TASK INSTRUCTIONS: Output the lines of the records exactly, from the first through the one containing "consumidores lo que se genere.". Omit all pictures.

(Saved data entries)
··········

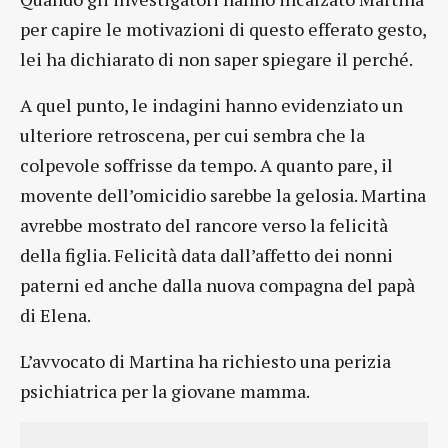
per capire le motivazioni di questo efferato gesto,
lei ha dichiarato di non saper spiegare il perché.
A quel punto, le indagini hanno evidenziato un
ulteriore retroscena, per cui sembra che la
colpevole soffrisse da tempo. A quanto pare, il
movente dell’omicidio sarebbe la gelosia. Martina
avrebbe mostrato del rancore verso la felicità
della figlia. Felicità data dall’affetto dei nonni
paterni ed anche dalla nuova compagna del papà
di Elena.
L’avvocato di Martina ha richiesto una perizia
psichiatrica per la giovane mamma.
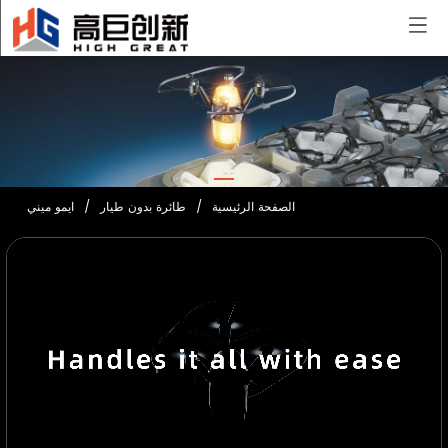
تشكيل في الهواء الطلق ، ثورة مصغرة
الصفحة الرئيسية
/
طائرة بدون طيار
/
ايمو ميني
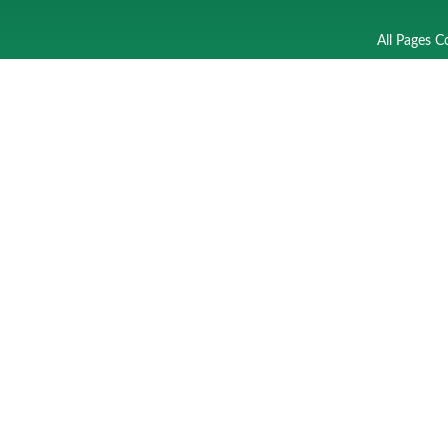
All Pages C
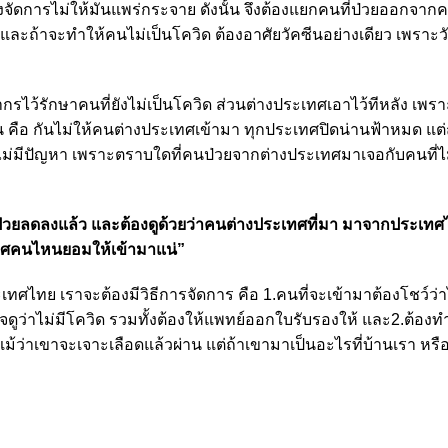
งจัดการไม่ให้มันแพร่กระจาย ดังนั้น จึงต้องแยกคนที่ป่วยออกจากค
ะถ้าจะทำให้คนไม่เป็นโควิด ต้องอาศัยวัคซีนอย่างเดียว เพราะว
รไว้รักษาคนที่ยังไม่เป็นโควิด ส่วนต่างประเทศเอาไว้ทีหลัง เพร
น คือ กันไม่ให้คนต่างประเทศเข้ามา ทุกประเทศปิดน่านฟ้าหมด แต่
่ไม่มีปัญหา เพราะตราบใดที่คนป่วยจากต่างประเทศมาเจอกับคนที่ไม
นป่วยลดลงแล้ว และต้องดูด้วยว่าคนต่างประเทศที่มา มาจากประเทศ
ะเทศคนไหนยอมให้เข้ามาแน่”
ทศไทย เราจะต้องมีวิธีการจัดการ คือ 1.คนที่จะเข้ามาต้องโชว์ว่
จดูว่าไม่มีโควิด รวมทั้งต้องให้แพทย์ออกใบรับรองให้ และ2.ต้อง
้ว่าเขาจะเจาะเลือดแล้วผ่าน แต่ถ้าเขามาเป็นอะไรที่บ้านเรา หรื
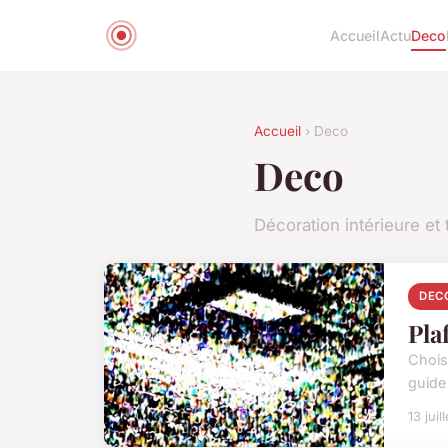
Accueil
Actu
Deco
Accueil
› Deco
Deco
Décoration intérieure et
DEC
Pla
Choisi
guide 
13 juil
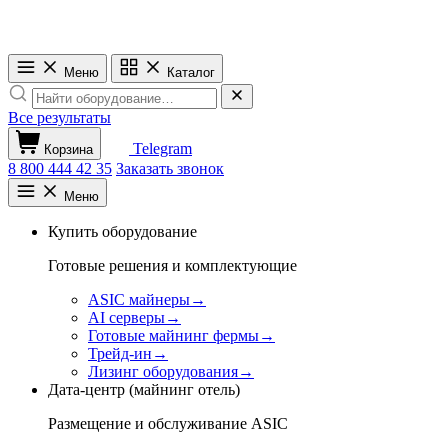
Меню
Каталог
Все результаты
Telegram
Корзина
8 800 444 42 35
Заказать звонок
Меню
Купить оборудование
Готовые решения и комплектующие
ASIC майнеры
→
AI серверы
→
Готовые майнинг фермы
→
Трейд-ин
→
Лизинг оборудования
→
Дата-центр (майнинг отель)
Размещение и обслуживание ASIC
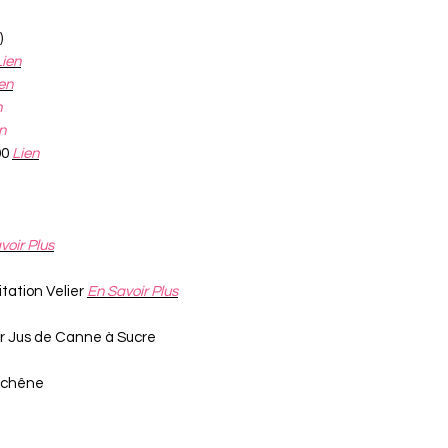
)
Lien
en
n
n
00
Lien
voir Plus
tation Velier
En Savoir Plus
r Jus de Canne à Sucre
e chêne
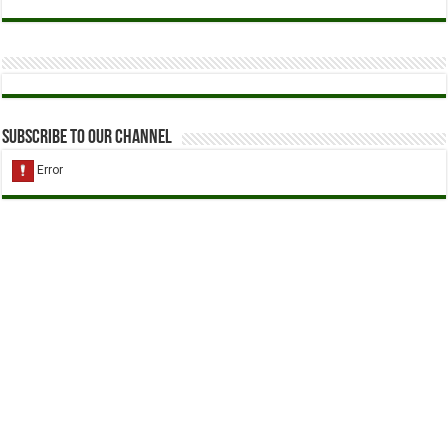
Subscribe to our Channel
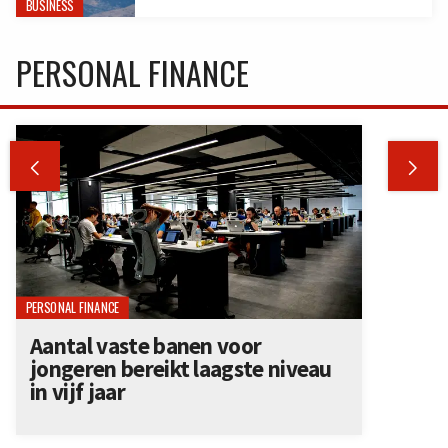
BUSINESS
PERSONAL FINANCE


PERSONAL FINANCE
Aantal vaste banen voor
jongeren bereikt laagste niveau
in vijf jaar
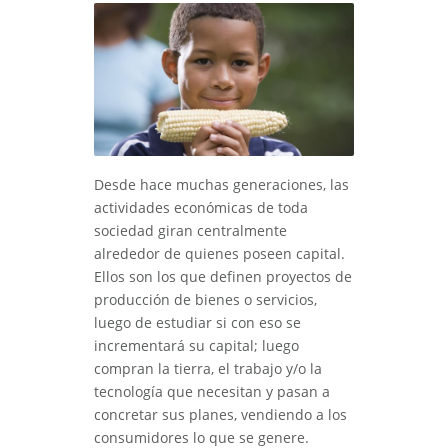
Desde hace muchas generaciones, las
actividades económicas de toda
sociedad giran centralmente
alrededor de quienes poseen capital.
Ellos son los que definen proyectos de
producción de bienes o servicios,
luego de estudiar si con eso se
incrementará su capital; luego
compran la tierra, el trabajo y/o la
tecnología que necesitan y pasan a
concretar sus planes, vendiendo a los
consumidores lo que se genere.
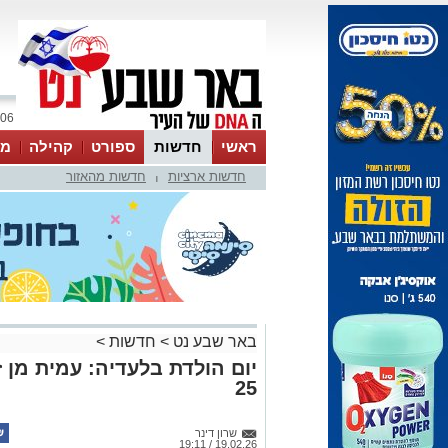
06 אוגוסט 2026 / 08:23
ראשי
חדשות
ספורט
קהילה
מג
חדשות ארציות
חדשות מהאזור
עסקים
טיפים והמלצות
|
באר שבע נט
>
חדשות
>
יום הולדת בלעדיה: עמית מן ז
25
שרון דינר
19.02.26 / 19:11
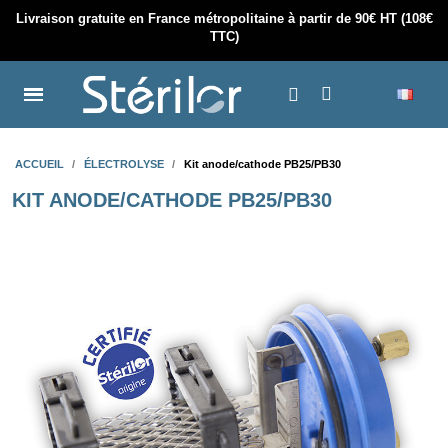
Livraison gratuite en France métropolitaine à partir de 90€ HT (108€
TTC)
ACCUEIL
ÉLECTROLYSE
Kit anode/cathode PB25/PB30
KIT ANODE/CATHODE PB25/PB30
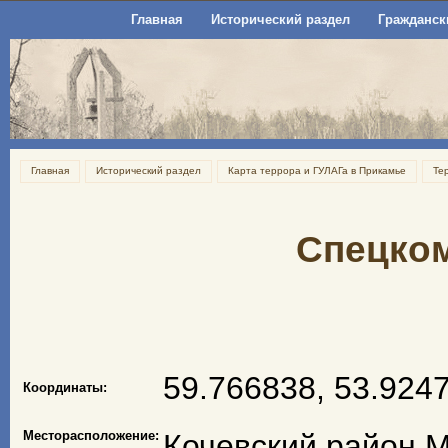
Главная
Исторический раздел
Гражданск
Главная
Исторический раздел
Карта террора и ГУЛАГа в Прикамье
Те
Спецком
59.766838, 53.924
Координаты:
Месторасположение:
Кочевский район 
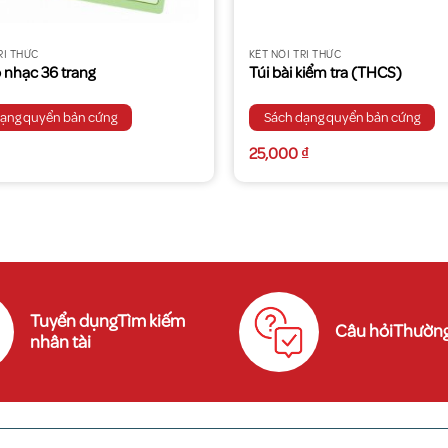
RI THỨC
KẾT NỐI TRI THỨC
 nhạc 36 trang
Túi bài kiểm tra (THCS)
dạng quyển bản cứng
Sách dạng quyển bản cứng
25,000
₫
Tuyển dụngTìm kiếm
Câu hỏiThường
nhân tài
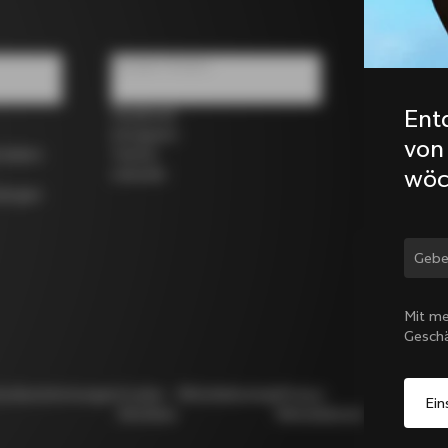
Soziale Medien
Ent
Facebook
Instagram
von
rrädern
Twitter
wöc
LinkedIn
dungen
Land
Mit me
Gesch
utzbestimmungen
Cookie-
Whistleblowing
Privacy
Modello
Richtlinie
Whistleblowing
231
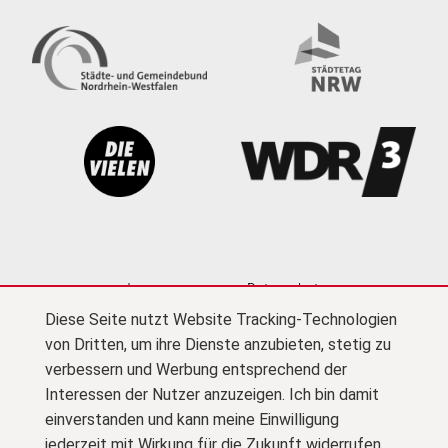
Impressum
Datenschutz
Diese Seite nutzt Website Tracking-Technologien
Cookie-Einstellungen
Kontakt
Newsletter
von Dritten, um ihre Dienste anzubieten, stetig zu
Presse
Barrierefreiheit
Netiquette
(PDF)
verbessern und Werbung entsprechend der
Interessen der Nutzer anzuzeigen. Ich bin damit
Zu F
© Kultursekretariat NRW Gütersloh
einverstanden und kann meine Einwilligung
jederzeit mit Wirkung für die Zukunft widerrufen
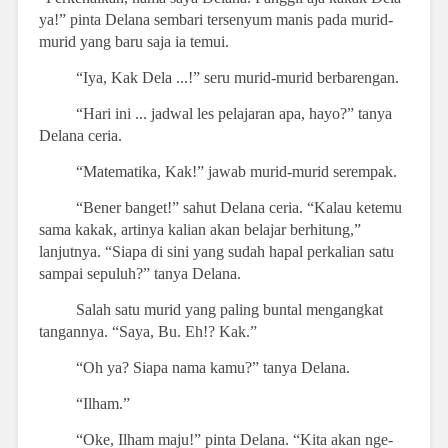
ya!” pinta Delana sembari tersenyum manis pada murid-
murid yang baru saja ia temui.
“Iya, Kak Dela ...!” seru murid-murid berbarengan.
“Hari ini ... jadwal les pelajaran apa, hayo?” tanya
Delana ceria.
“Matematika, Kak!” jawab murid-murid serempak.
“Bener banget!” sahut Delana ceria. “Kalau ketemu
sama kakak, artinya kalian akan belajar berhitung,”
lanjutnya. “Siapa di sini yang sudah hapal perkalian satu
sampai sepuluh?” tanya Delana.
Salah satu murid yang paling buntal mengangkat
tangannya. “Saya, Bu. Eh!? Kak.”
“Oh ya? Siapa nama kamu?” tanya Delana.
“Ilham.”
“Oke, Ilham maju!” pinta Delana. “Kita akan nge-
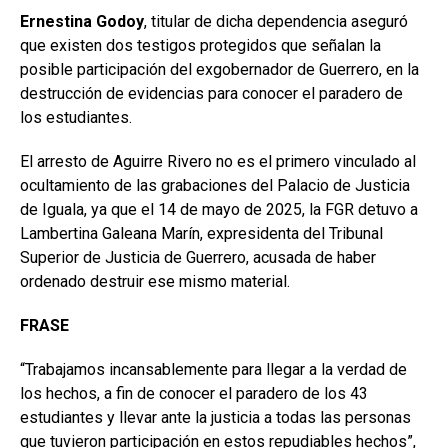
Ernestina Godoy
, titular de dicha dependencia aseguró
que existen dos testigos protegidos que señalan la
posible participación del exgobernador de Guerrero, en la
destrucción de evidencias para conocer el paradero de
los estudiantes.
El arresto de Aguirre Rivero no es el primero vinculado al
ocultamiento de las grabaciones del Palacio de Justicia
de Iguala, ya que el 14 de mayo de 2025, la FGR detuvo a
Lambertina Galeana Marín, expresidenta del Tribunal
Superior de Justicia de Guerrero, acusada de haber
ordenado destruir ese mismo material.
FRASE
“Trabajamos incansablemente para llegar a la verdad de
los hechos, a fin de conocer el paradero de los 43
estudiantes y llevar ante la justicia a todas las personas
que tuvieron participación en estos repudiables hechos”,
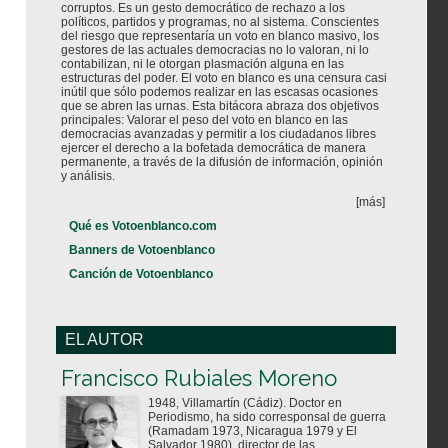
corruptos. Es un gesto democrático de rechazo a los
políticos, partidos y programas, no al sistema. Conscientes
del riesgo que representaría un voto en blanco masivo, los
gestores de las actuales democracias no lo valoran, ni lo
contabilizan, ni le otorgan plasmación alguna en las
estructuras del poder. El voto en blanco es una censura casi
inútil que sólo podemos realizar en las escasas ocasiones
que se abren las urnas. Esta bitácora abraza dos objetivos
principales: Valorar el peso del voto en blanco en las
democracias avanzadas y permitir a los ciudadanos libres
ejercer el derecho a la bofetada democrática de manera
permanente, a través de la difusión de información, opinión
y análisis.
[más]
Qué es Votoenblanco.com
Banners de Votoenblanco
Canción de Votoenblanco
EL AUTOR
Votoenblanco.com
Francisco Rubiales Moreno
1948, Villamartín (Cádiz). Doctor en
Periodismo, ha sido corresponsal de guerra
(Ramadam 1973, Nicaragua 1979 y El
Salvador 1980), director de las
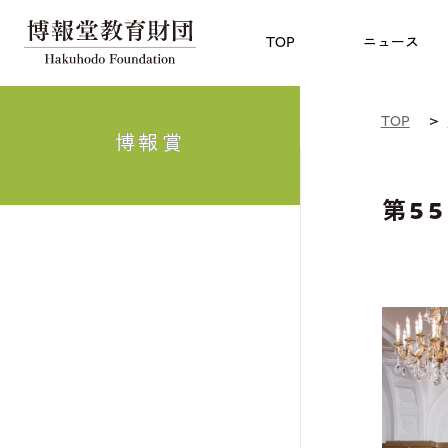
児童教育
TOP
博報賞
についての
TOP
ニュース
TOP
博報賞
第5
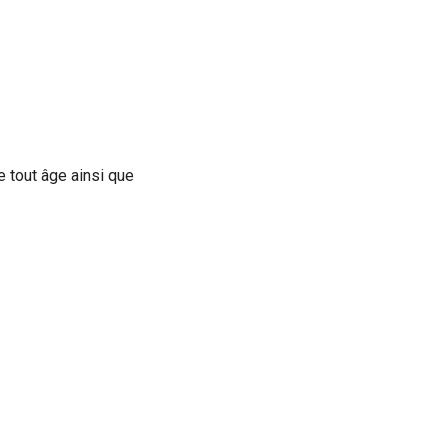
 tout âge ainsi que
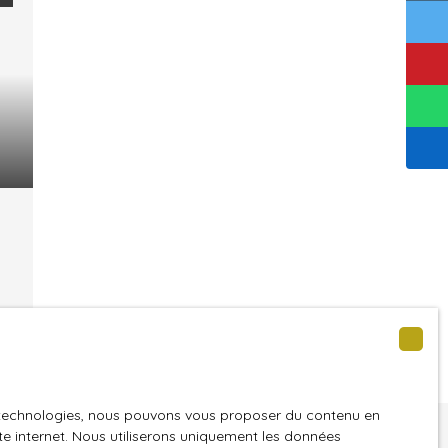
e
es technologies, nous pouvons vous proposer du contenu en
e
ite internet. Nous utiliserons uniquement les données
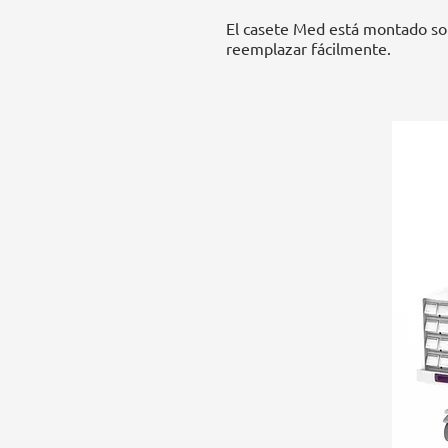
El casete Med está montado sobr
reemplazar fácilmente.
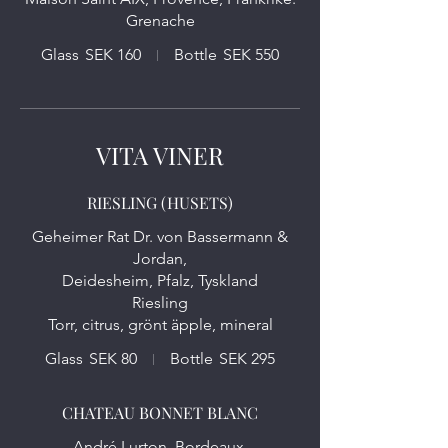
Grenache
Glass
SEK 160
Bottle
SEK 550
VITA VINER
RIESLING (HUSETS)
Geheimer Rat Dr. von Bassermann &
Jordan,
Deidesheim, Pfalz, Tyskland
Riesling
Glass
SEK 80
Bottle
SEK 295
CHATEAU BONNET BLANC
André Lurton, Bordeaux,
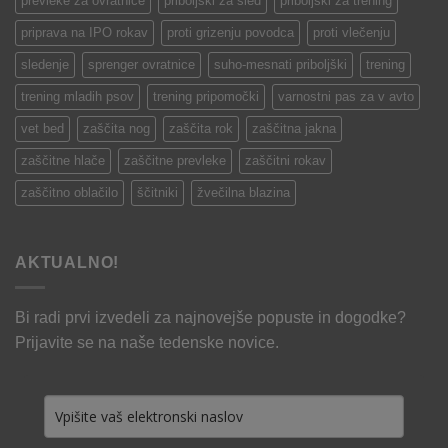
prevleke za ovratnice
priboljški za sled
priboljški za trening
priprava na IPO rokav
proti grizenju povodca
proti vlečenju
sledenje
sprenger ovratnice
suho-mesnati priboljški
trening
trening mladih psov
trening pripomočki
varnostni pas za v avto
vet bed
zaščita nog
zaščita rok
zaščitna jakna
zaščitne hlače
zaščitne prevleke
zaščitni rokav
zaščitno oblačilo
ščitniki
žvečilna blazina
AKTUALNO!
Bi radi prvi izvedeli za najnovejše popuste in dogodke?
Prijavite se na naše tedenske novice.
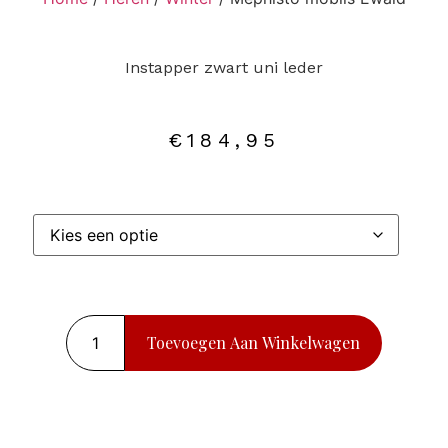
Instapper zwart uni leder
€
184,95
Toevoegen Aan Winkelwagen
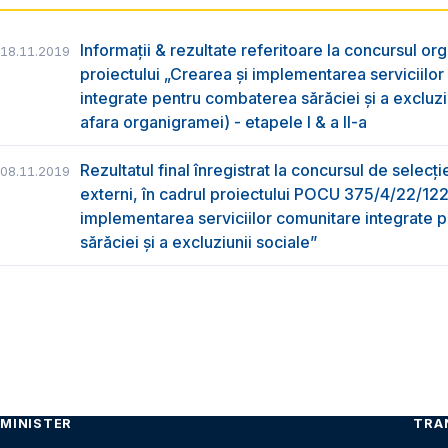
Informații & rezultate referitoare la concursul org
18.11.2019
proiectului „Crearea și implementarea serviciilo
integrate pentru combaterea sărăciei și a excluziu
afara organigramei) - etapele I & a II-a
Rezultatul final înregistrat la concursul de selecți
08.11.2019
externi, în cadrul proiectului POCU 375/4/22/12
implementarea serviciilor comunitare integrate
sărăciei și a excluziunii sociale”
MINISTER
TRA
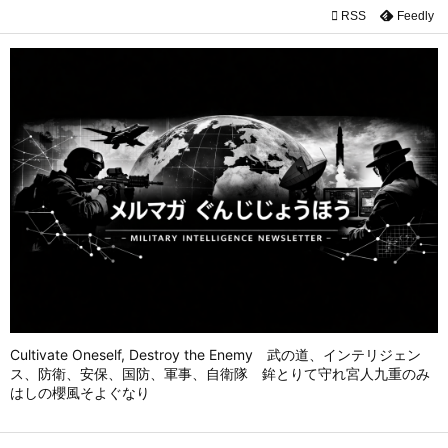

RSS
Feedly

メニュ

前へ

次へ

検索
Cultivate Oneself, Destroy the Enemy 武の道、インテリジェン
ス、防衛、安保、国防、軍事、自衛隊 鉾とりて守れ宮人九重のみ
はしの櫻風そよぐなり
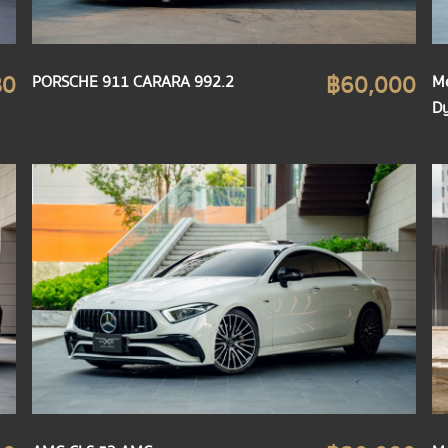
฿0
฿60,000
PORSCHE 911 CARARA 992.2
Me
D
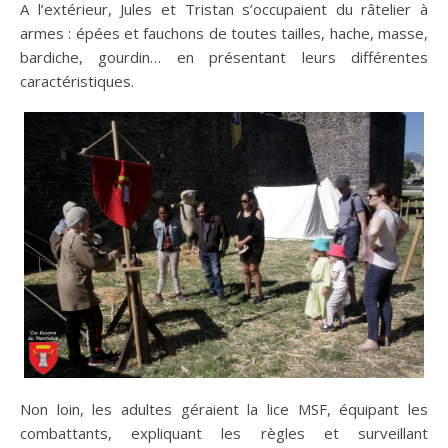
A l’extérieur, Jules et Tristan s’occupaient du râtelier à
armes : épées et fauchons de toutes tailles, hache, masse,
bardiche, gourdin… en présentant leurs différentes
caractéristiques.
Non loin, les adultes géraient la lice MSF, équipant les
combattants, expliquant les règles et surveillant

··········

SOLUTION FOR THIS EXERCISE:
per capire le motivazioni di questo efferato gesto,
lei ha dichiarato di non saper spiegare il perché.
A quel punto, le indagini hanno evidenziato un
ulteriore retroscena, per cui sembra che la
colpevole soffrisse da tempo. A quanto pare, il
movente dell’omicidio sarebbe la gelosia. Martina
avrebbe mostrato del rancore verso la felicità
della figlia. Felicità data dall’affetto dei nonni
paterni ed anche dalla nuova compagna del papà
di Elena.
L’avvocato di Martina ha richiesto una perizia
psichiatrica per la giovane mamma.
تشكيل في الهواء الطلق ، ثورة مصغرة
الصفحة الرئيسية
/
طائرة بدون طيار
/
ايمو ميني
All Pages C
งจัดการไม่ให้มันแพร่กระจาย ดังนั้น จึงต้องแยกคนที่ป่วยออกจากค
ะถ้าจะทำให้คนไม่เป็นโควิด ต้องอาศัยวัคซีนอย่างเดียว เพราะว
รไว้รักษาคนที่ยังไม่เป็นโควิด ส่วนต่างประเทศเอาไว้ทีหลัง เพร
น คือ กันไม่ให้คนต่างประเทศเข้ามา ทุกประเทศปิดน่านฟ้าหมด แต่
่ไม่มีปัญหา เพราะตราบใดที่คนป่วยจากต่างประเทศมาเจอกับคนที่ไม
นป่วยลดลงแล้ว และต้องดูด้วยว่าคนต่างประเทศที่มา มาจากประเทศ
ะเทศคนไหนยอมให้เข้ามาแน่”
ทศไทย เราจะต้องมีวิธีการจัดการ คือ 1.คนที่จะเข้ามาต้องโชว์ว่
จดูว่าไม่มีโควิด รวมทั้งต้องให้แพทย์ออกใบรับรองให้ และ2.ต้อง
้ว่าเขาจะเจาะเลือดแล้วผ่าน แต่ถ้าเขามาเป็นอะไรที่บ้านเรา หรื
Accueil
Actu
Deco
Accueil
› Deco
Deco
Décoration intérieure et
DEC
Pla
Choisi
guide 
13 juil
Меню
Каталог
Все результаты
Telegram
Корзина
8 800 444 42 35
Заказать звонок
Меню
Купить оборудование
Готовые решения и комплектующие
ASIC майнеры
→
AI серверы
→
Готовые майнинг фермы
→
Трейд-ин
→
Лизинг оборудования
→
Дата-центр (майнинг отель)
Размещение и обслуживание ASIC
)
Lien
en
n
n
00
Lien
voir Plus
tation Velier
En Savoir Plus
r Jus de Canne à Sucre
e chêne
Subscribe to our Channel
BUSINESS
PERSONAL FINANCE


PERSONAL FINANCE
Aantal vaste banen voor
jongeren bereikt laagste niveau
in vijf jaar
Desde hace muchas generaciones, las
actividades económicas de toda
sociedad giran centralmente
alrededor de quienes poseen capital.
Ellos son los que definen proyectos de
producción de bienes o servicios,
luego de estudiar si con eso se
incrementará su capital; luego
compran la tierra, el trabajo y/o la
tecnología que necesitan y pasan a
concretar sus planes, vendiendo a los
consumidores lo que se genere.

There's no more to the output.